Cette "joie de bouffer", c'est un mélange infini d'anecdotes répétées à l'envi pendant qu'arrivent les coquillages et les supions, les poivrons grillés et les patates sautées. À table, le maire de Marseille, serviette blanche nouée autour du cou, est intarissable, rythmant ses analyses politiques d'un rapide coup de fourchette. "Il avait, pas très loin du Sénat, une adresse appelée 'D'chez eux' où l'on mangeait sans fin sur des nappes à carreaux, se souvient le sénateur, LR comme lui, Bruno Gilles, avec qui il a partagé tant de repas. On nous y servait des dizaines d'entrées avant un demi-poulet rôti et tous ses accompagnements, puis des desserts maison immenses, flans, îles flottantes, profiteroles. Un jour où l'on attendait un invité dont l'avion avait du retard, Jean-Claude a demandé des charcuteries pour patienter. Il nous remémorait des histoires du temps de Chirac en engloutissant jambons et saucissons. Quand le professeur de droit que nous attendions est arrivé, nous avions mangé jusqu'à plus faim. Et là Jean-Claude a dit 'Ah, on va pouvoir amener les entrées !'"

Gaudin "n'aime pas prendre la bouillabaisse"

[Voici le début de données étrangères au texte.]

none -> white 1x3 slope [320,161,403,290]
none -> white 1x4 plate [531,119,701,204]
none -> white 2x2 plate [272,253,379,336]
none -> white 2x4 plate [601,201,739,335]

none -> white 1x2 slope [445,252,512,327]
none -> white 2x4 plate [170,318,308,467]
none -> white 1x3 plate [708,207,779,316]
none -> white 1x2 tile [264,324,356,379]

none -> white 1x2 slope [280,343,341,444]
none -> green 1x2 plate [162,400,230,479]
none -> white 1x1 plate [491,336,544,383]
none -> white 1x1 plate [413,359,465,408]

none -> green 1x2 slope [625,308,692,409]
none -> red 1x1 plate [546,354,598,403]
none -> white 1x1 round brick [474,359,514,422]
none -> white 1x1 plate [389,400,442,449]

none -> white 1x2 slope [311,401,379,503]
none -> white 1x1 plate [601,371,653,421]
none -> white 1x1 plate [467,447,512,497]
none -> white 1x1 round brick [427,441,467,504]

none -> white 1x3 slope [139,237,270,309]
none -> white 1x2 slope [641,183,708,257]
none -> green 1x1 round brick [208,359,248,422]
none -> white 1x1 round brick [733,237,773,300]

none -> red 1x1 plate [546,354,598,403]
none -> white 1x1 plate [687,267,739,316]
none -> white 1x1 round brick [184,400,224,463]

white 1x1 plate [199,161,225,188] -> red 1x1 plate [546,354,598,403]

Indissociable du politique, le gourmet cultive à table la même fidélité que dans la République. Radical biberonné au catholicisme social, il se détourne aussi peu de sa "famille politique", même si elle s'est régulièrement recomposée que de ses plats fétiches. Ainsi les côtes d'agneau et le millefeuille à la vanille chez Jean-André Charial aux Baux ou la dorade et le castel chez Michel, l'un de ses refuges préférés près de la plage des Catalans, à Marseille. "Difficile de le faire sortir du loup Lucie Passédat et des plats de poissons, sourit Gérald Passédat. De temps en temps, je réussis, à travers un entre-plats ou un avant-dessert, à lui faire découvrir une autre culture culinaire. Mais il est fidèle à la Provence, à la cuisine de sa mère."

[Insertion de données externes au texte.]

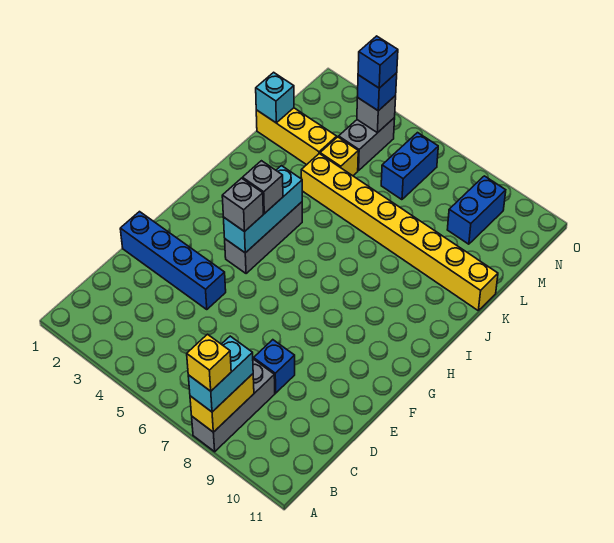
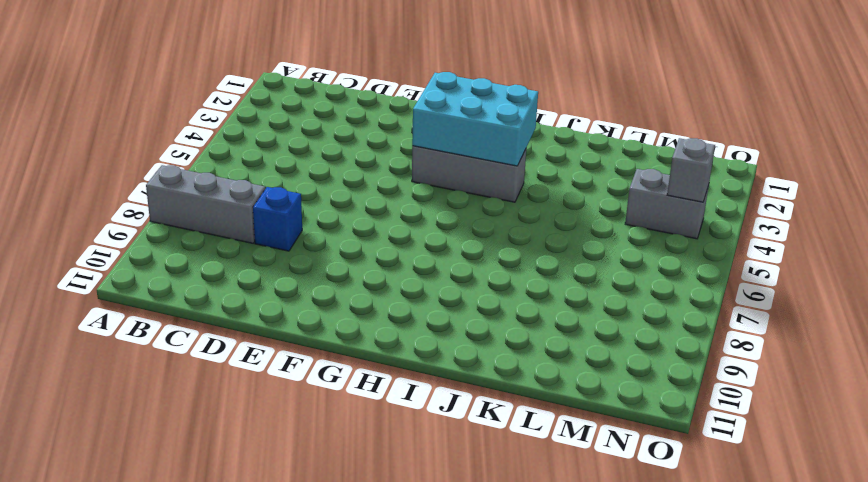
cyan 2x3 brick [412,72,538,166] -> cyan 1x3 brick [223,166,302,253]
none -> blue 1x4 brick [120,212,226,310]
none -> yellow 1x8 brick [301,154,498,310]
none -> yellow 1x3 brick [256,108,337,165]

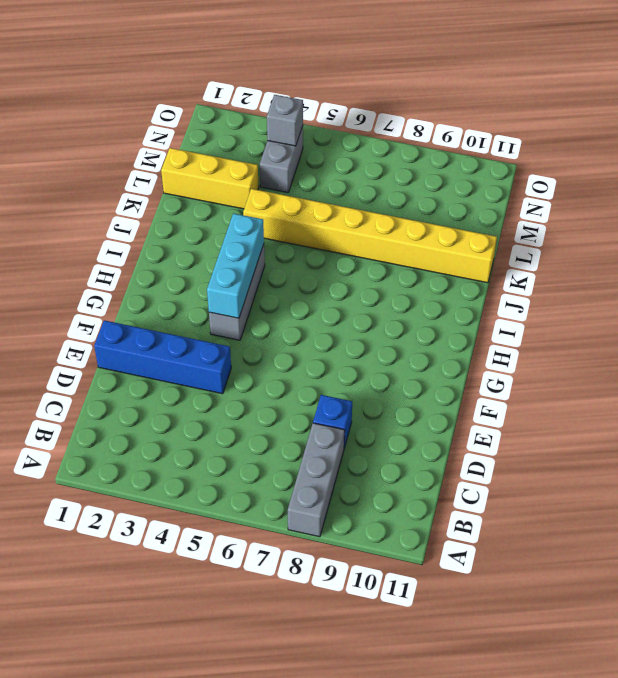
none -> yellow 1x1 brick [320,137,358,176]
none -> blue 1x2 brick [381,133,438,200]
none -> blue 1x2 brick [447,176,506,244]

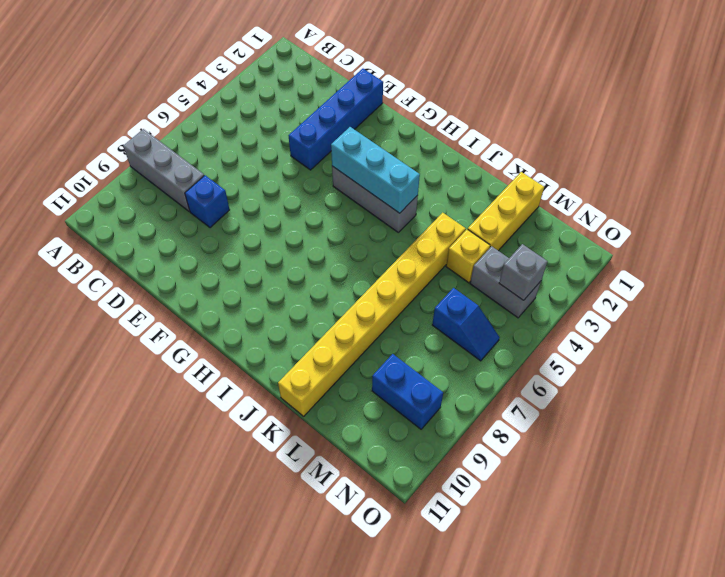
blue 1x2 slope [432,288,500,361] -> blue 1x2 brick [381,133,438,200]
none -> yellow 1x2 brick [190,374,254,432]
none -> cyan 1x1 brick [256,72,294,123]
none -> cyan 1x2 brick [188,336,253,412]

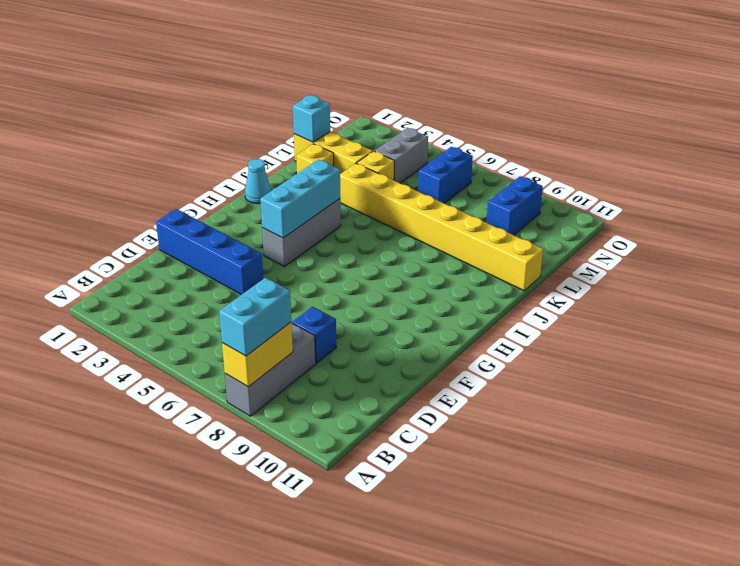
cyan 1x1 cone [245,159,271,204] -> none
yellow 1x1 brick [296,144,334,174] -> yellow 1x1 brick moved to [187,334,231,391]
none -> grey 1x1 brick [357,96,396,133]
none -> grey 1x1 brick [222,178,263,232]
none -> grey 1x1 brick [243,161,283,214]

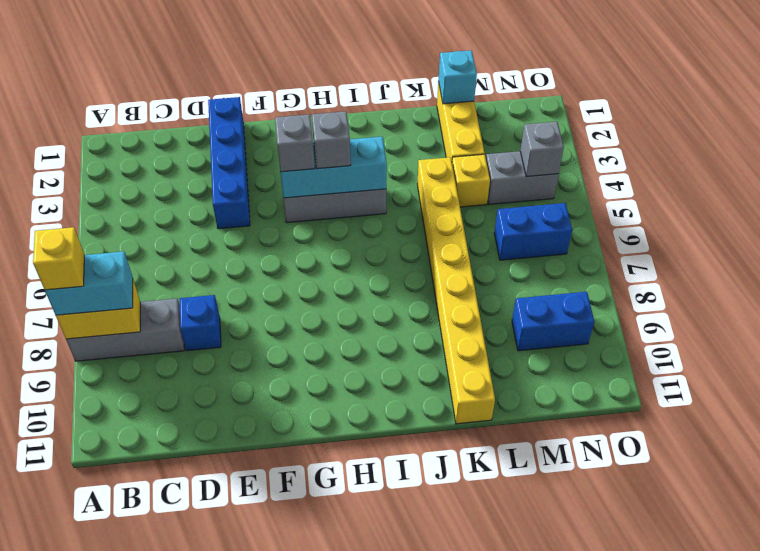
none -> blue 1x1 brick [358,73,397,111]
none -> blue 1x1 brick [358,36,398,88]

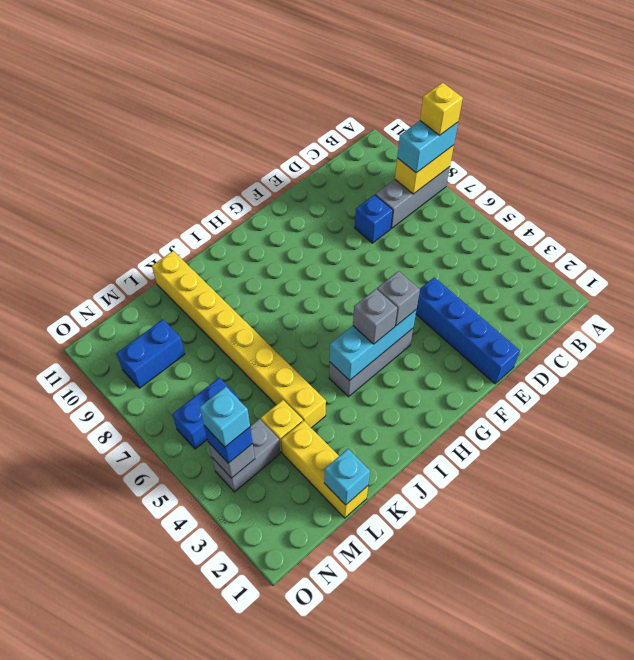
cyan 1x1 brick [200,387,250,447] -> blue 1x1 brick [358,36,398,88]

Chaque année, lors de la fête des mères, Gaudin emmenait la sienne au "Petit Nice", prenant pour une fois le temps de manger, lui qui, une fois les pieds sous la nappe, n'a pas la patience d'attendre. "Je n'aime pas prendre la bouillabaisse, parce que la préparation prend trop de temps", glisse-t-il. Décideur à l'hôtel de ville comme au Parlement, dont il a longtemps dirigé les groupes politiques de droite, Jean-Claude Gaudin l'est aussi au restaurant. "En général, c'est lui qui choisit pour la table et ça ne traîne pas", s'amuse Antony à "La Villa", connaisseur des habitudes de "monsieur le maire". Ainsi la bouteille de Pibarnon rosé qui ne doit pas tremper dans un seau plein de glace, mais s'accompagner de glaçons dont il remplira le verre.

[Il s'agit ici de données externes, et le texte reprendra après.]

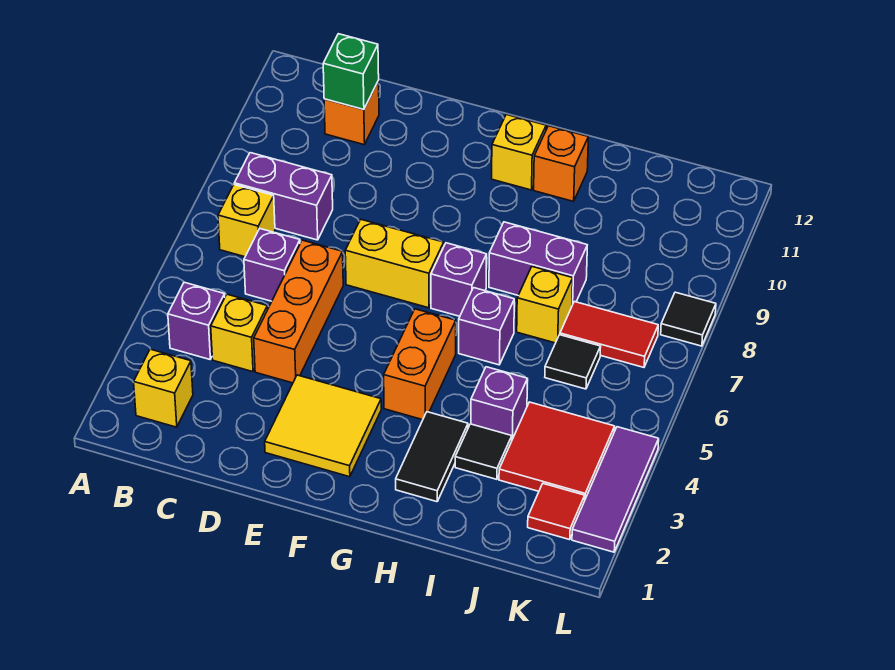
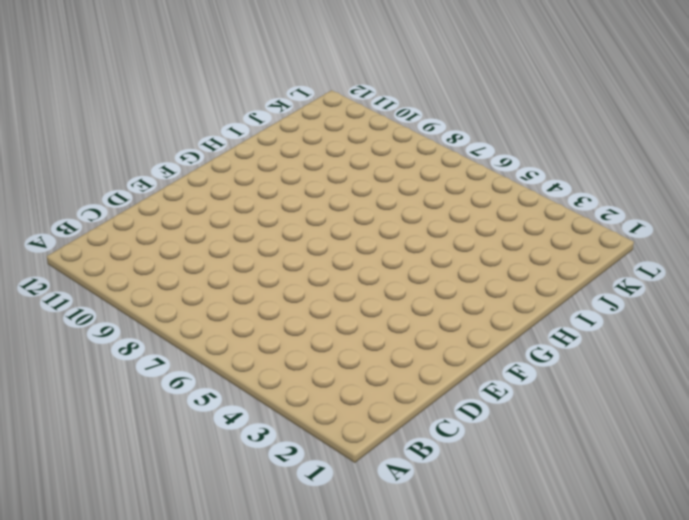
none -> yellow 1x1 brick [134,349,193,427]
none -> purple 1x1 brick [168,282,225,359]
none -> yellow 1x1 brick [218,185,275,257]

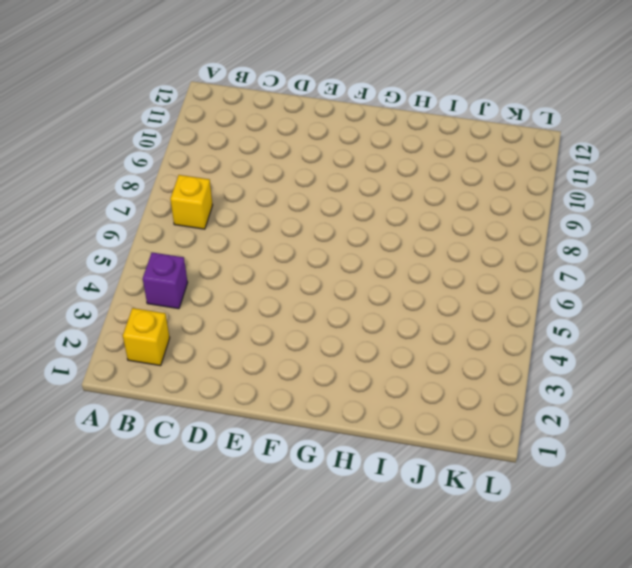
none -> purple 1x2 brick [234,153,333,240]
none -> yellow 1x1 brick [211,294,268,372]
none -> purple 1x1 brick [244,229,300,301]

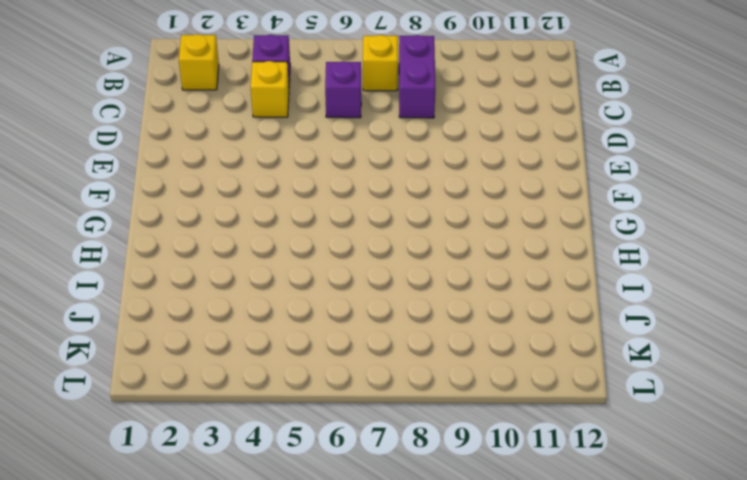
none -> orange 1x1 brick [324,81,379,145]
none -> orange 1x3 brick [254,240,343,383]
none -> yellow 2x2 tile [265,375,381,477]

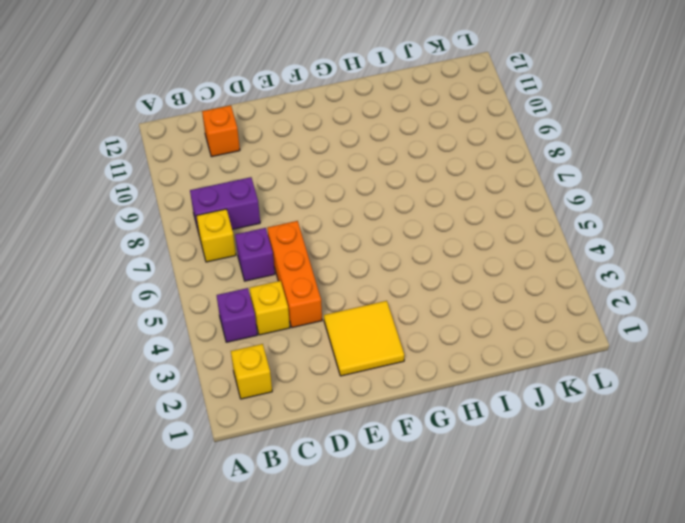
none -> yellow 1x2 brick [345,219,444,308]
none -> orange 1x2 brick [384,309,456,420]
none -> purple 1x1 brick [431,243,487,316]

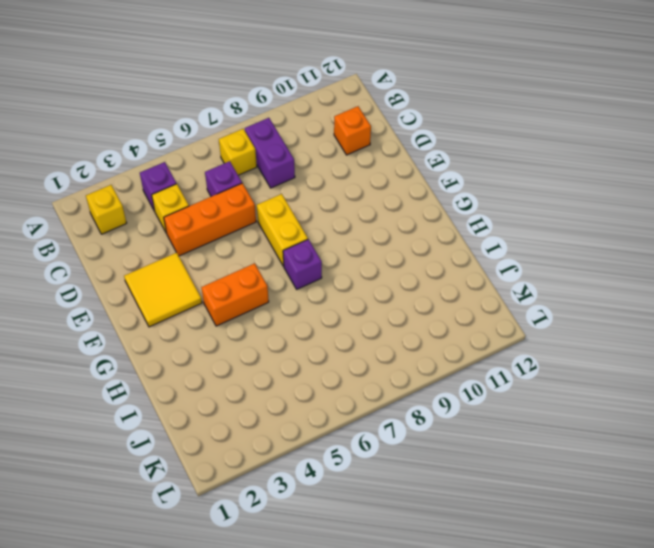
none -> yellow 1x1 brick [492,115,546,190]
none -> black 1x2 tile [396,412,468,502]
none -> purple 1x1 brick [459,288,515,365]

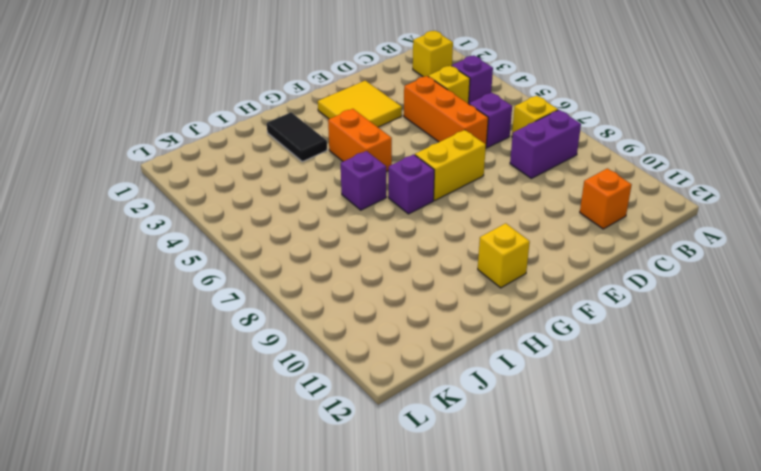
none -> purple 1x2 brick [489,222,587,305]
none -> orange 1x1 brick [534,126,588,201]
none -> black 1x1 tile [455,424,512,479]

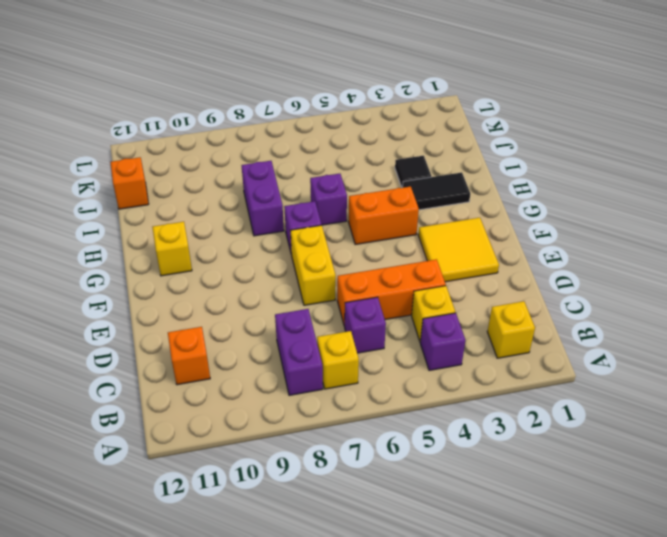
orange 1x1 brick [110,157,149,209] -> orange 1x1 brick moved to [534,126,588,201]
none -> purple 1x1 brick [471,367,528,439]
none -> yellow 1x1 brick [517,267,573,343]
none -> red 2x2 tile [499,402,615,499]

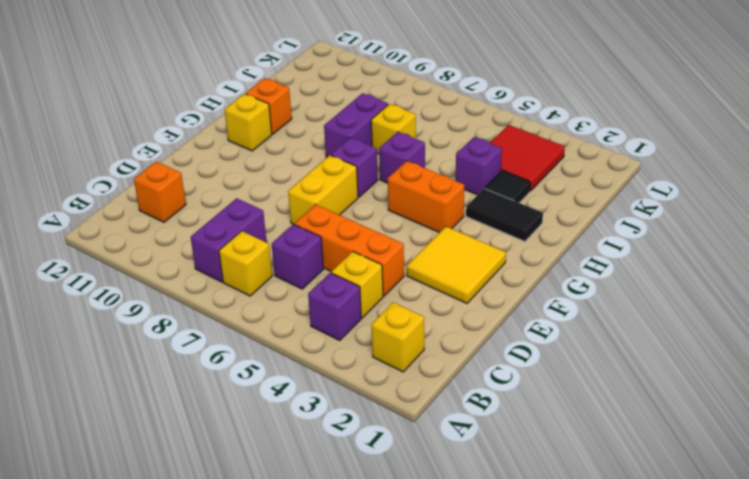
none -> black 1x1 tile [545,335,601,389]
none -> red 1x2 tile [560,302,658,367]
none -> red 1x1 tile [528,484,585,540]

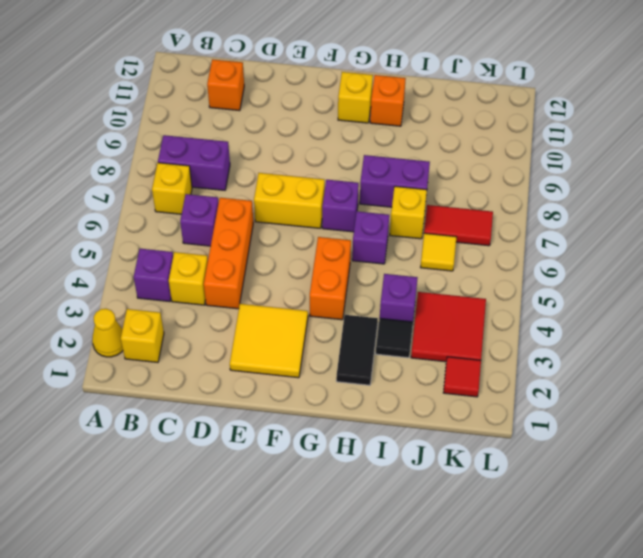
yellow 1x1 cone [92,309,123,357] -> none
yellow 1x1 tile [421,233,456,271] -> black 1x1 tile [545,335,601,389]
none -> purple 1x3 tile [572,427,659,552]
none -> black 1x1 tile [661,292,716,346]
none -> green 1x1 brick [323,34,379,110]

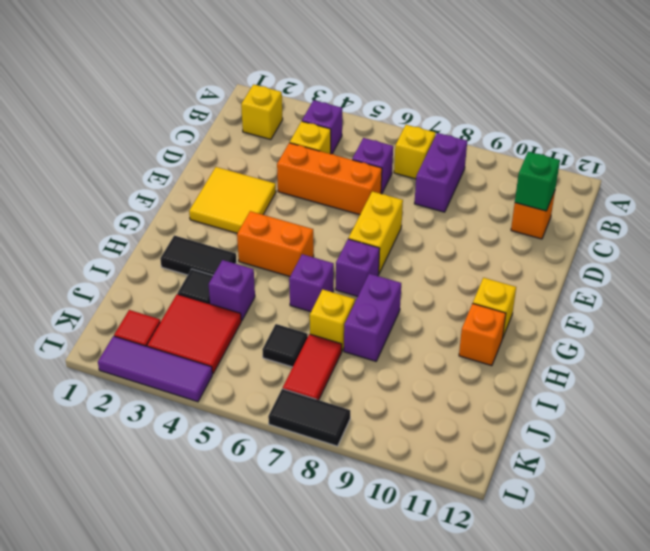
black 1x2 tile [268,389,350,446] -> black 1x1 tile [661,292,716,346]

"Inutile de lui proposer des plats revisités ou épicés", indique Delphine Roux qui a ouvert "Madie les galinettes", sur le Vieux-Port, en 1995. Quelques semaines, à peine, avant que Jean-Claude Gaudin accède à l'hôtel de ville. Et s'installe depuis régulièrement à la table ronde, dressée au fond de ce temple de l'épaule d'agneau et de la blanquette. Duquel il sort toujours par la cuisine, tapant sur le bras des cuisiniers, demandant comment vont les enfants. "Je sais ce qui va le faire craquer, reprend Delphine. S'il ne va pas bien, je lui parle d'alouettes et il retrouve le sourire." Ces derniers mois, elle s'est inquiétée, pourtant. "Le drame de Noailles, avec ses huit morts, l'a tellement hanté qu'il en avait perdu l'appétit. Il me demandait de lui faire vite quelque chose avant de retourner à cette affaire, comme il disait. Jamais je ne l'avais vu comme ça." Dans les Mémoires qu'il publiera dans un an, la rue d'Aubagne laissera la marque d'un ulcère. Chez Gaudin, la table est un baromètre.

Une bulle, aussi, qui lui sert à alimenter ses décisions politiques. Lorsque la situation l'exige, il se réfugie ainsi dans sa salle à manger secrète, située sous son bureau, à l'hôtel de ville. Garnie d'une table et d'un coin canapé, on y mange en comité réduit après avoir descendu un escalier étroit. Entre les plats, on peut y reconstituer une carrière digne d'un livre. Ou d'un millefeuille.